Today the Indians made decisions on two contract options. They exercised the 2019 option on Carlos Carrasco, which was as easy a decision as will be made this winter, but declined the 2019 option on Brandon Guyer, which was a bit a surprise to me, even taking into account the budgetary difficulties that the Indians will be facing this offseason.

The guaranteed portion of Carrasco’s contract ended in 2018, but the Indians have two team options that can keep him on team control through the 2020 season. The base value of the 2019 team option was $9.0M, but due to his fourth-place finish in the 2017 Cy Young voting, that option grew to $9.75M, but that’s still a tremendous bargain for an elite starting pitcher. As always, Cot’s Contracts (a great resource for transaction aficionados) has the details if you’d like to look more deeply into them.

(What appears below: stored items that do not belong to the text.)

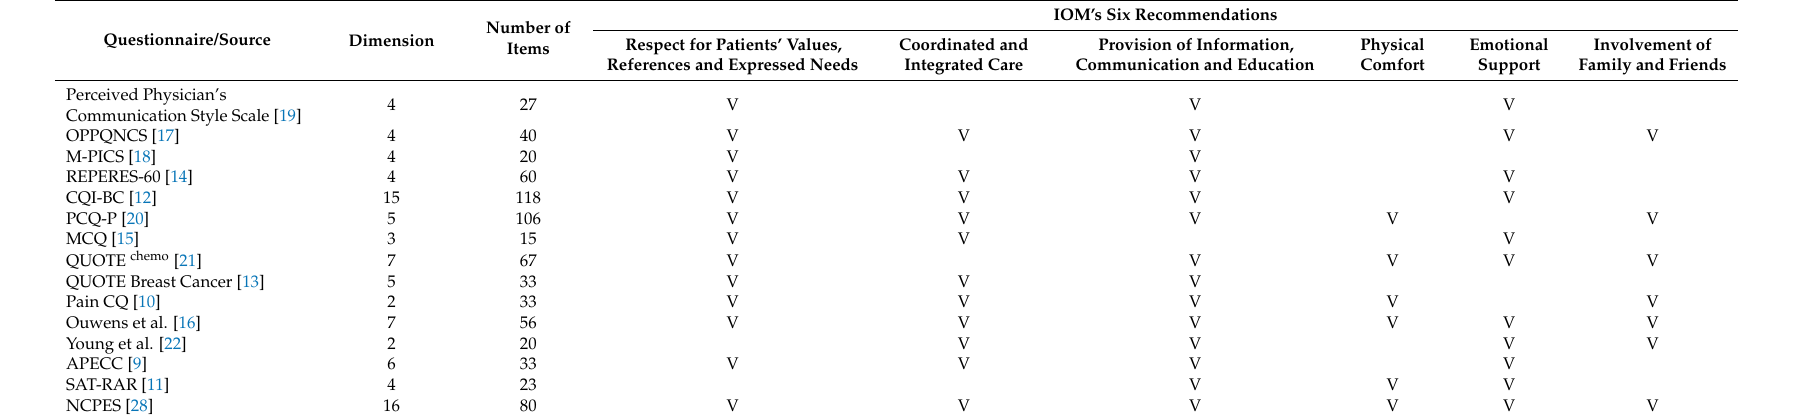
Table 1. Comparison of existing questionnaires.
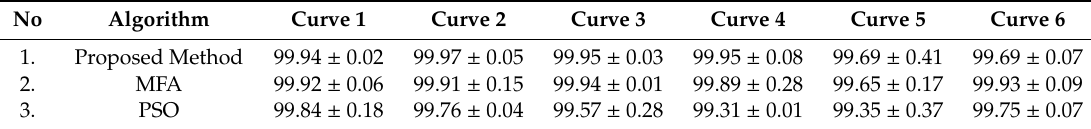
Table 4. Tracking e ffi ciencies by experiment.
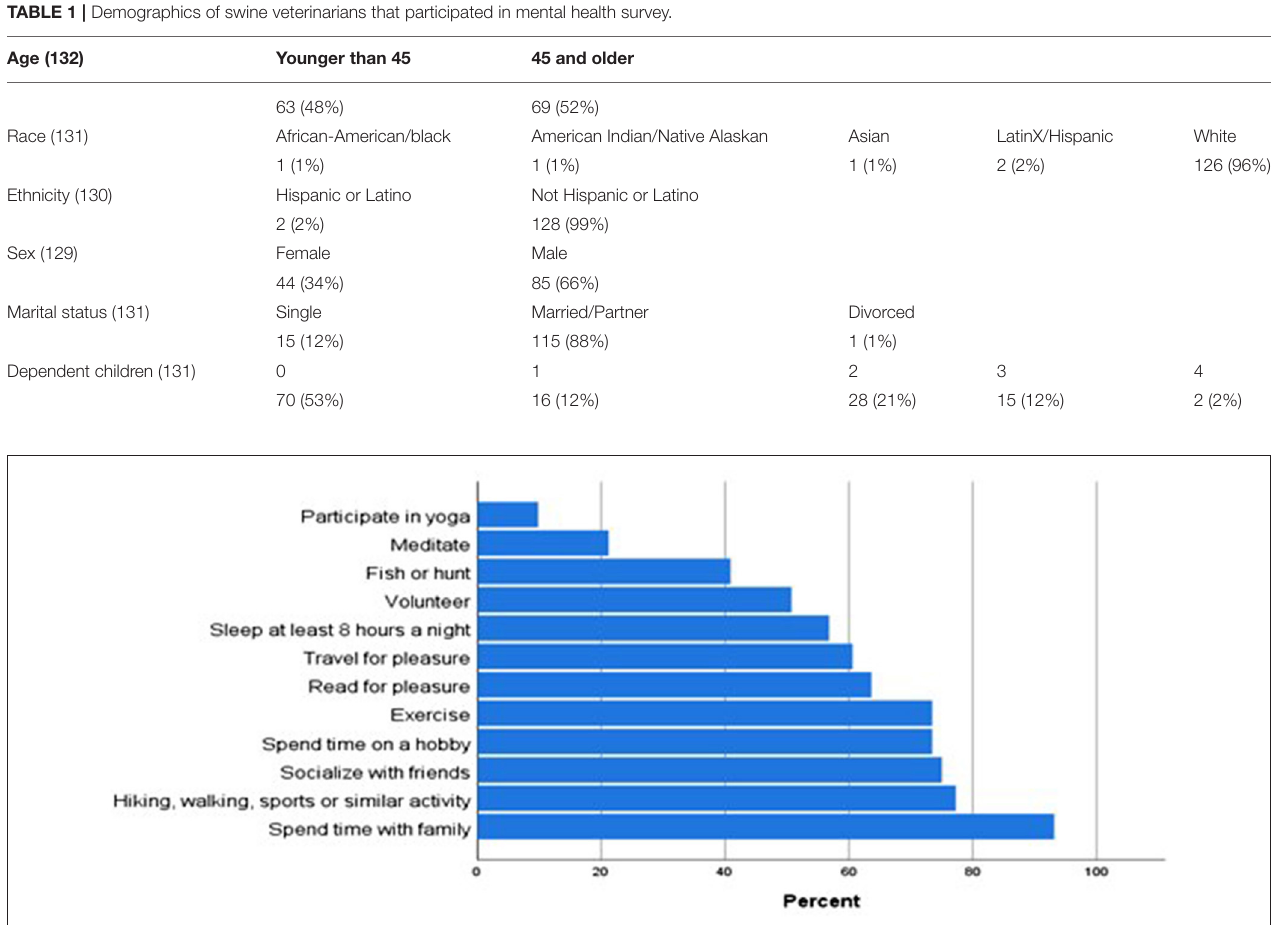
TABLE 1 | Demographics of swine veterinarians that participated in mental health survey.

Brandon Guyer’s situation is a bit simpler. The Indians had a single 2019 team option worth $3.0M, but instead they declined it, saving $2.75M in the process (Guyer will receive a $250K buyout). As Guyer now has over 6 years of service time, he’ll become a free agent in a couple days. I was surprised that the Indians declined the option because the $3.0M price tag, even for a role player, wasn’t high at all. The Indians certainly wouldn’t be able to sign a better fourth outfielder at that price, so that they elected to take the savings should tell you quite a bit about the budget uncertainties this winter.

From indians.com reporter Jordan Bastian:

The Indians front office is not going to let the public know what the actual salary limit will be, as that would hamstring in various negotiations throughout the winter, but declining Guyer’s option, as small as it was, does seem to be a sign that the team will be prioritizing savings in all forms in order to patch more important holes. The Indians don’t exactly have a stable of young corner outfielders ready to fill the role that Guyer played. Granted, Guyer’s role might not be needed by the time the Indians are done making moves this winter. Lonnie Chisenhall, who was Guyer’s main platoon partner, is also a free agent, and there’s no guarantee that Jason Kipnis will remain in the outfield next year (nevermind the roster). That makes this tweet make a bit more sense:

The outfield right now is basically a blank canvas. Center Fielder Leonys Martin is the closest outfielder you could term as a lock to be on the Opening Day roster, and he missed the last two months of the season to a life-threatening bacterial infection. So if the Indians do acquire two corner outfielders who happen to bat from the right side, there’d be no need for a Brandon Guyer. But even if that were so, they could have easily picked up Guyer’s option and traded him later should the outfield configuration have made him superfluous.

As opposed to the chaotic outfield, the rotation remains the bedrock of this roster, with Carrasco’s contract allowing the Indians to maintain one of the strongest starting staffs in baseball. A starting pitcher of Carrasco’s caliber would be worth at least double the $9.75M the Indians will be paying him in 2019, and the 2020 option isn’t that much different ($9.5M base rate, at $10.25M now and could jump higher based on where he finishes in the 2018 Cy Young voting). And the Indians don’t even have to make a decision on that option until after the 2019 season.